What gives you optimism during these times?

An optimist says that this is the best of all possible worlds, and a pessimist agrees. It’s a very thin line between optimism and pessimism. We have plenty of reason to be optimistic when we look at the world, and you see that in the seven-front war that Israel faced, which many people did not think they could overcome, let alone against Iran — it did. The president has a sustained pro-Israel policy, and Israel’s economy continues to grow remarkably, even in this period.

I think Somaliland is a positive development. I think the conflict between the UAE and Saudi Arabia in Yemen is a negative development. The Saudis moving to closer cooperation with Pakistan and Turkey is not healthy.

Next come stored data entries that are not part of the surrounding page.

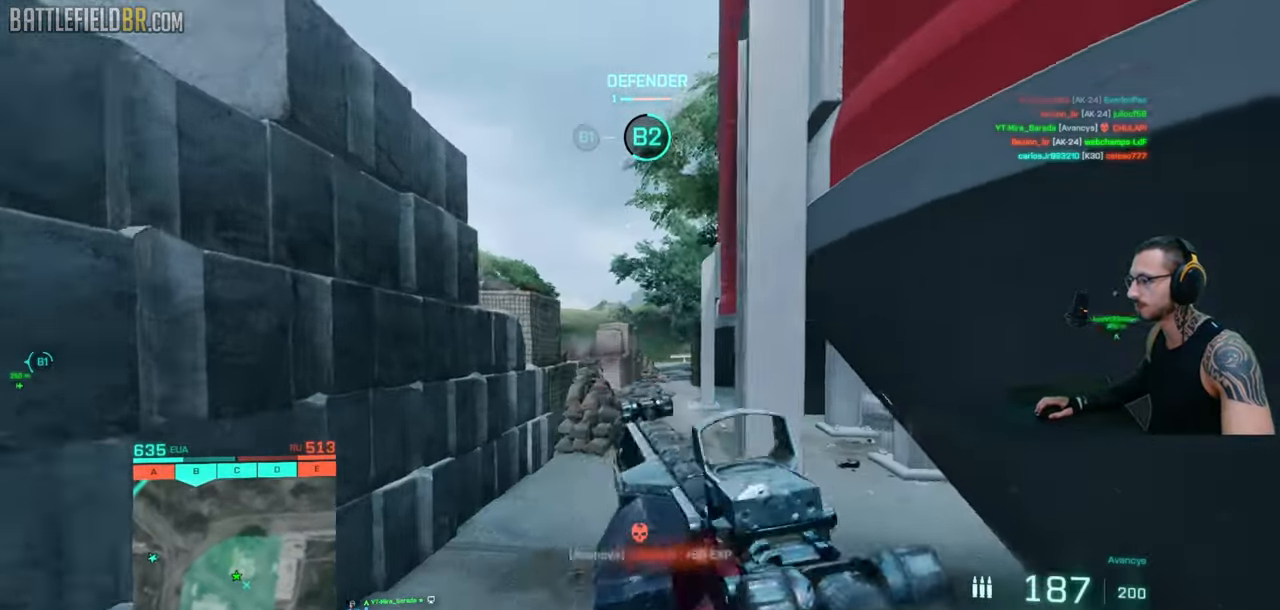
{"keys": ["shift", "w"], "mouse": [], "events": []}
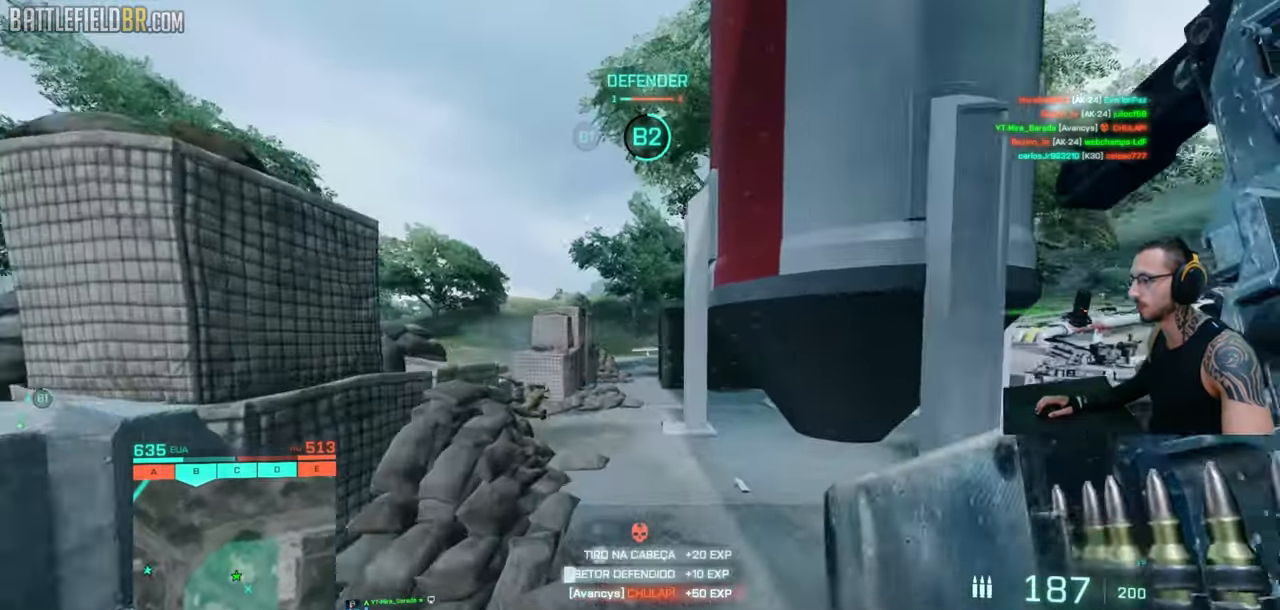
{"keys": ["ctrl", "shift", "w"], "mouse": [], "events": [[166, "space", "down"], [333, "space", "up"], [383, "ctrl", "down"]]}
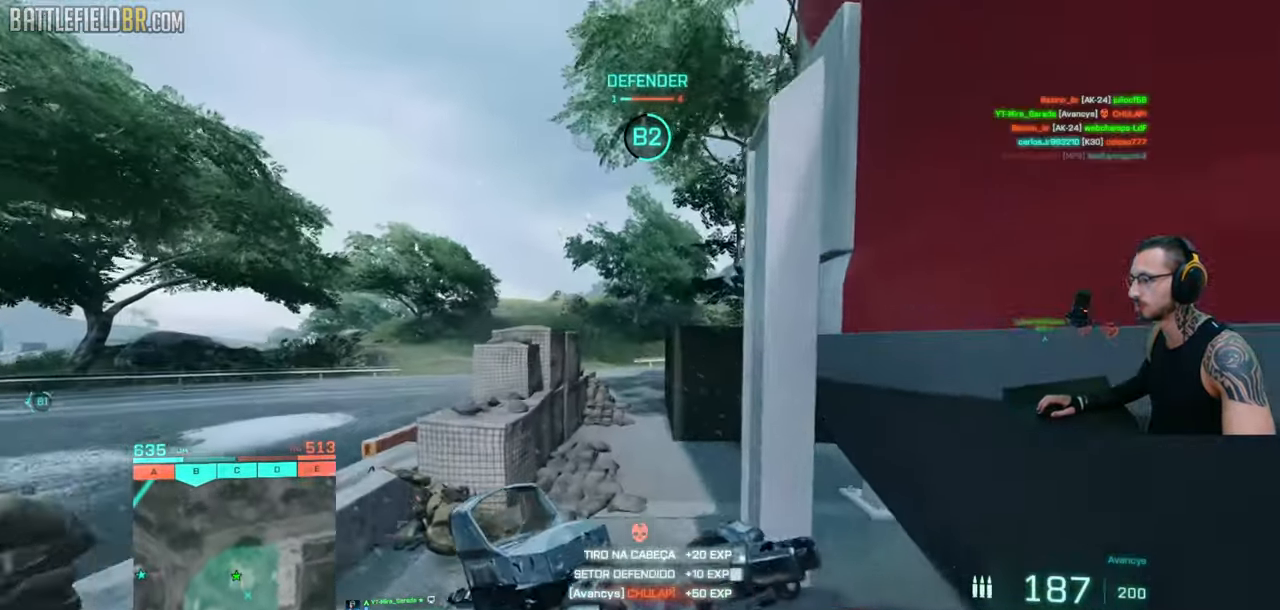
{"keys": [], "mouse": [], "events": [[300, "ctrl", "up"], [300, "shift", "up"], [316, "space", "down"], [316, "w", "up"], [366, "space", "up"]]}
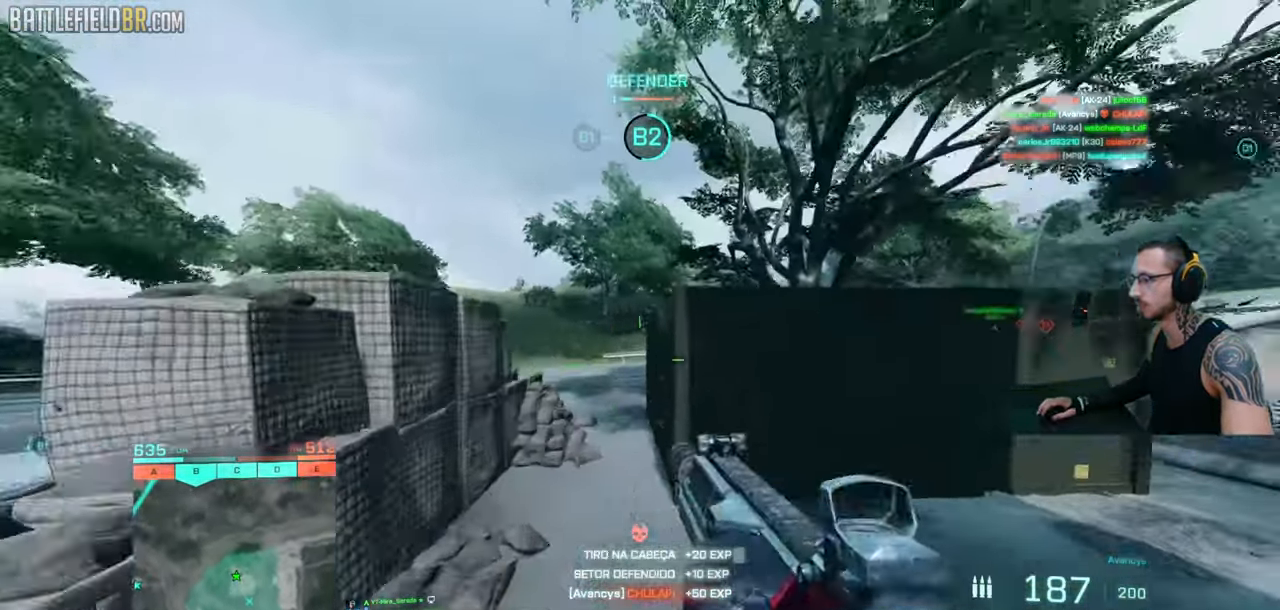
{"keys": ["d", "shift", "w"], "mouse": [], "events": [[250, "d", "down"], [350, "shift", "down"], [366, "w", "down"], [433, "shift", "up"], [450, "w", "up"], [500, "shift", "down"], [500, "w", "down"]]}
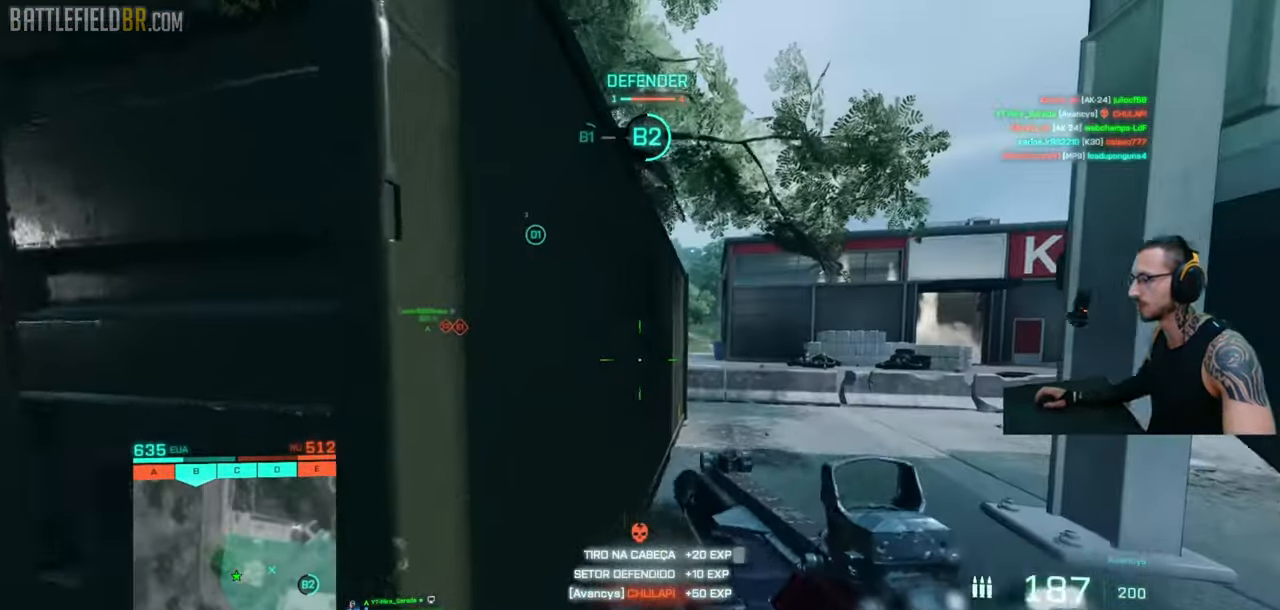
{"keys": ["d", "shift", "w"], "mouse": [], "events": []}
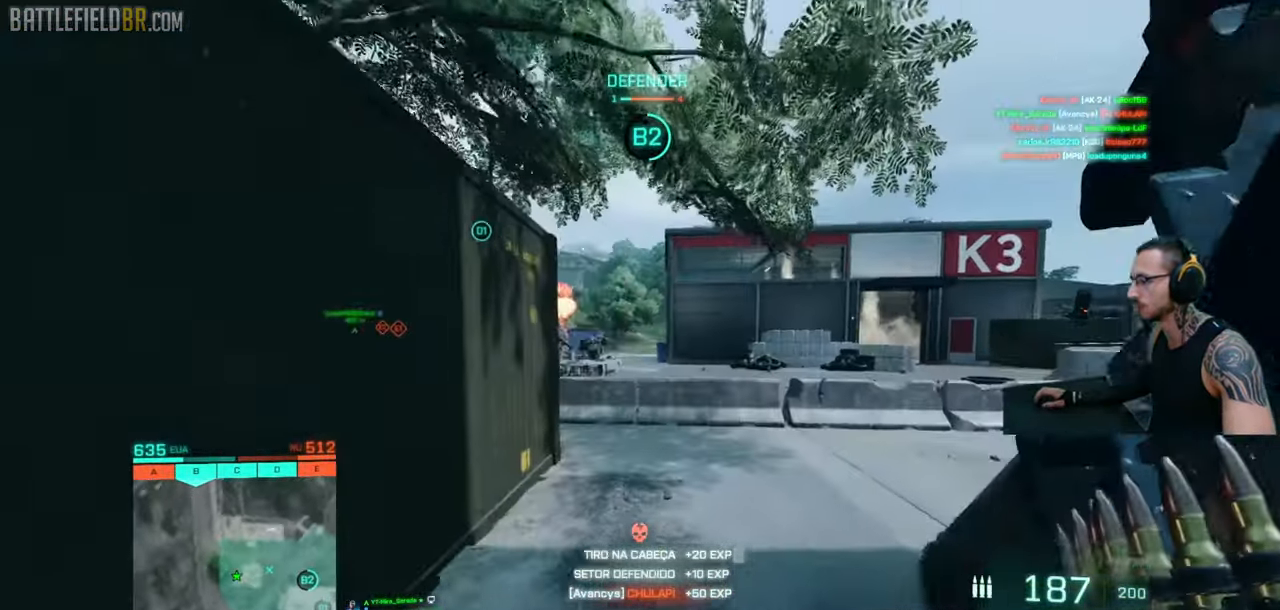
{"keys": ["shift", "space", "w"], "mouse": [], "events": [[216, "d", "up"], [483, "space", "down"]]}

The diminution of Iran and its ability to strike and to support the network of enemies of Israel is really important. Maybe the change in Syria, the fact that you have a joint working group — I have some reservations about it, but I think that it’s a positive sign. The Lebanese army is moving to confiscate weapons from Hezbollah; it’s not nearly what they’re obligated to do, but it is happening to some degree.

I think that the president’s plans for Gaza, some of which could be implemented, could stabilize the region a little bit.

I think when you look overall at the different circumstances in the Middle East, the relationship between the United States and Israel, the Greece-Israel-Cyprus relationship is certainly growing, and I think that could be the fulcrum of a bigger Mediterranean initiative. If you look in Southeast Asia, Kazakhstan and Azerbaijan want closer relations with Israel. Turkey is facing severe financial and other challenges.

So there is a lot of potential, and already, real things are happening that are good for Israel’s future. At the same time, each one has a flip side that you could argue poses potential dangers as well.

In other words, we’re in the hands of the Eibershter.

We are, but He’s looking for us to do our part, and right now our part is in, as Bibi calls it, the eighth front of this war, which is winning the hearts and minds of the American people, winning the political battles here and in Europe and elsewhere. People have to be much more assertive; we have to be more clever and more effective because the stakes are higher.